Once newbies have the basics – think about other’s needs, not just your own, ask questions and listen more than talk, etc. – any thoughts about how capture and transfer the deeper skills… the essence of what makes some people really effective interpersonally or as strategic thinkers and problem solvers? Beyond money making “answers” in the form of skill models that anyone could make up themselves if asked the right probing questions – “how would you…and then what would you… .” questions? How to get at the essence of people who interact effectively with others and who collaborate to develop needed strategies and responses? This blog makes me think we need to look not at the answers at how top performers create their own answers for complex interactions and thinking challenges. Maybe generic case challenges where the goal is not to spoon feed a skill model, but to learn how to create one’s own mental skill model aligned to each challenge…Instead of developing the ability to carry out a skill guide at the point of work when a complex challenge is interpersonal or cognitive, how do we distill then transfer the ability of top performers to scan mentally and rapidly a range of options then have the expertise and confidence to align and create the needed response? How do we teach a man to fish” rather than give participants one fishy skill model that we can claim and copyright as The Answer?

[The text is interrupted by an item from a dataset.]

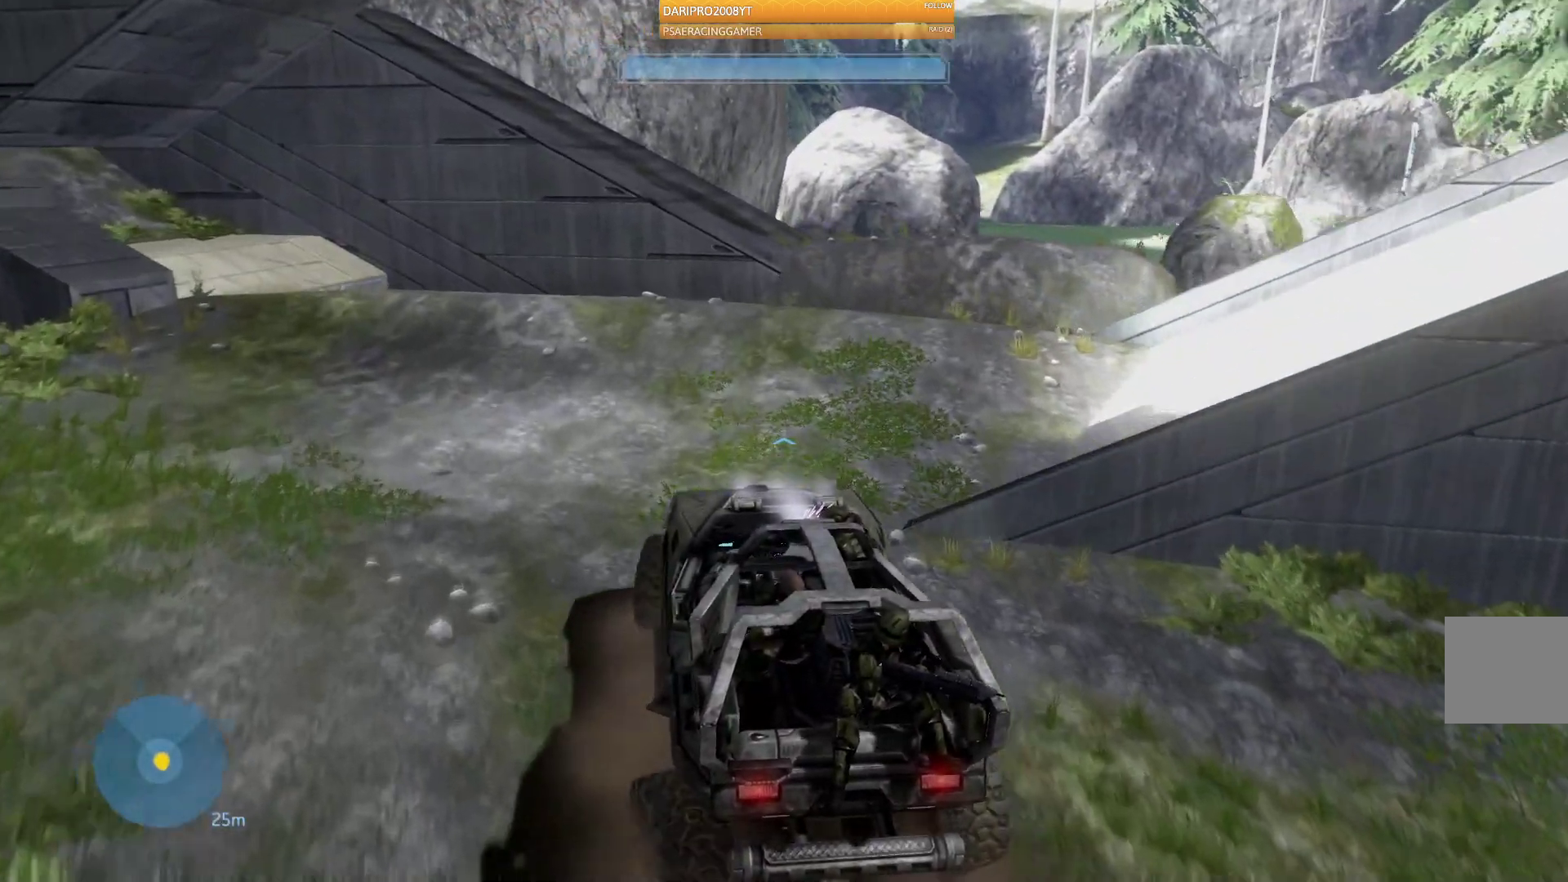
{"buttons": [], "left_stick": "down", "right_stick": "right", "events": [[50, "left_stick", "center"], [317, "right_stick", "right"], [433, "left_stick", "down"]]}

Tita, thanks for reading and taking the time to raise some very valid points/questions. As a performance consultant I will be the first to admit that not every work scenario…either at the actual Point-of-Work…or at some interval prior to…or during something like “teaching to fish” is a cut and dried, step-centric process. At conferences I use Crucial Conversations as an example. Where there may be…and there are…job aids that provide reinforcement of “how to”. Truly, performance support is not an all or nothing proposition. My key point is determining what slices of a performance event are worthy or appropriate for providing support at…or in and around…the Point-of-Work. Without assessing the actual versus desired performance…and the drivers/retainers to sustaining that performance, we may miss an opportunity to shorten formal training time…enhance experiential learning with PS assets…and come to the rescue with reference knowledge when recall knowledge has evaporated over time or infrequent application.

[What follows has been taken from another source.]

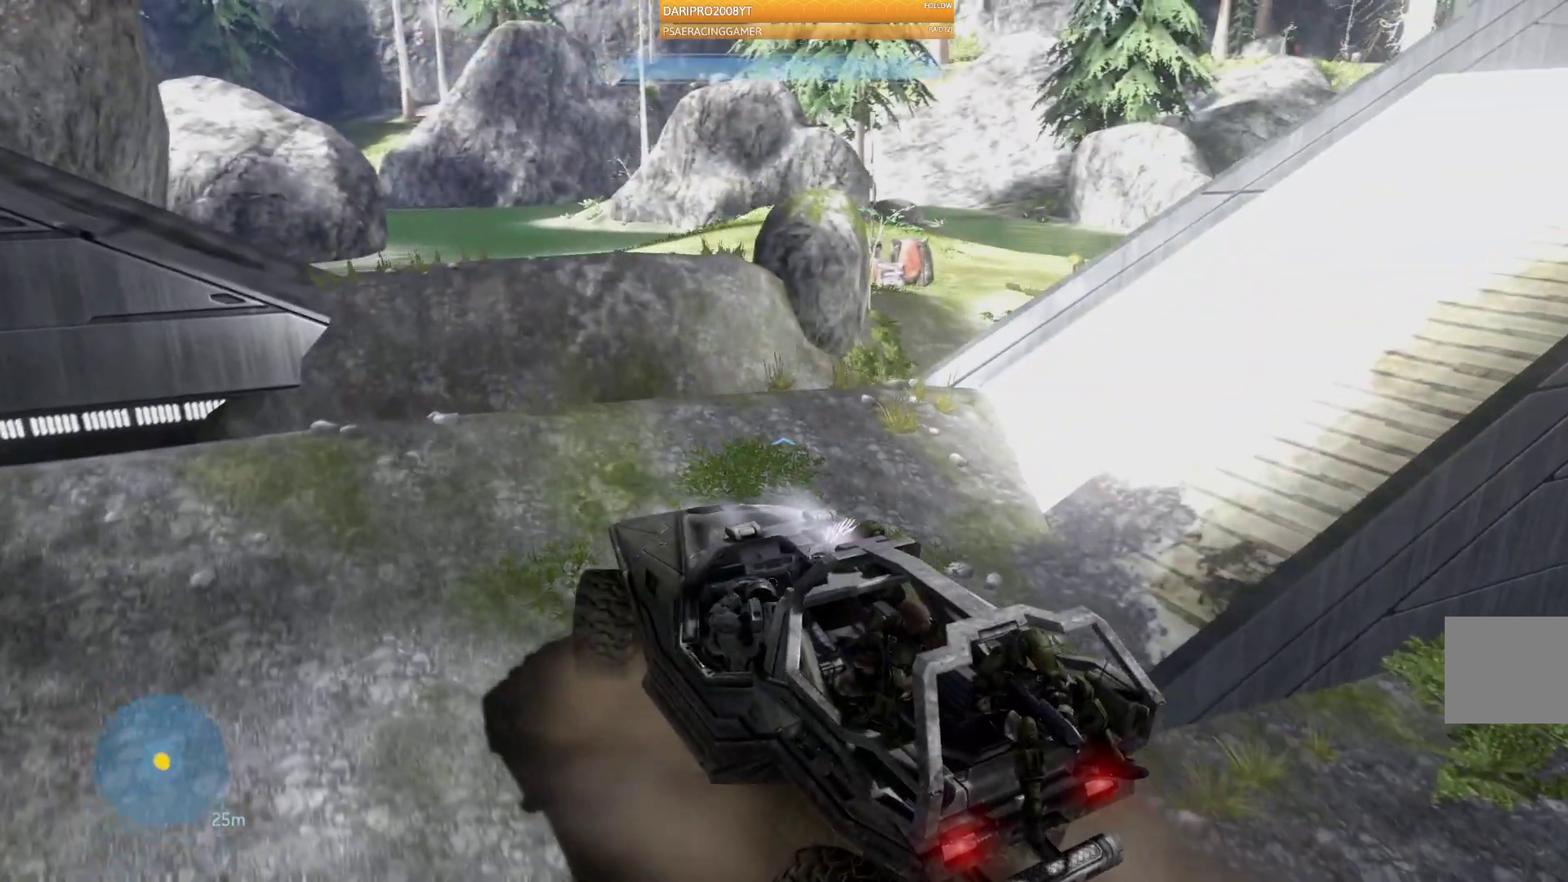
{"buttons": [], "left_stick": "down", "right_stick": "right", "events": []}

Totally agree with you…and actually call this process of “extended blend” where PS assets used in the 70 of the 70:20:10 model are embedded into the 10 and the 20 where appropriate. The key to the performance paradigm is to start with the performance, confirm the gaps, and intentionally design, develop, and prepare to deliver an extended blend. To be honest, none of this is rocket science, but is a shift in thinking and execution when building a holistic learning and performance solution.
Thanks so much for reading and for the thought-provoking comments!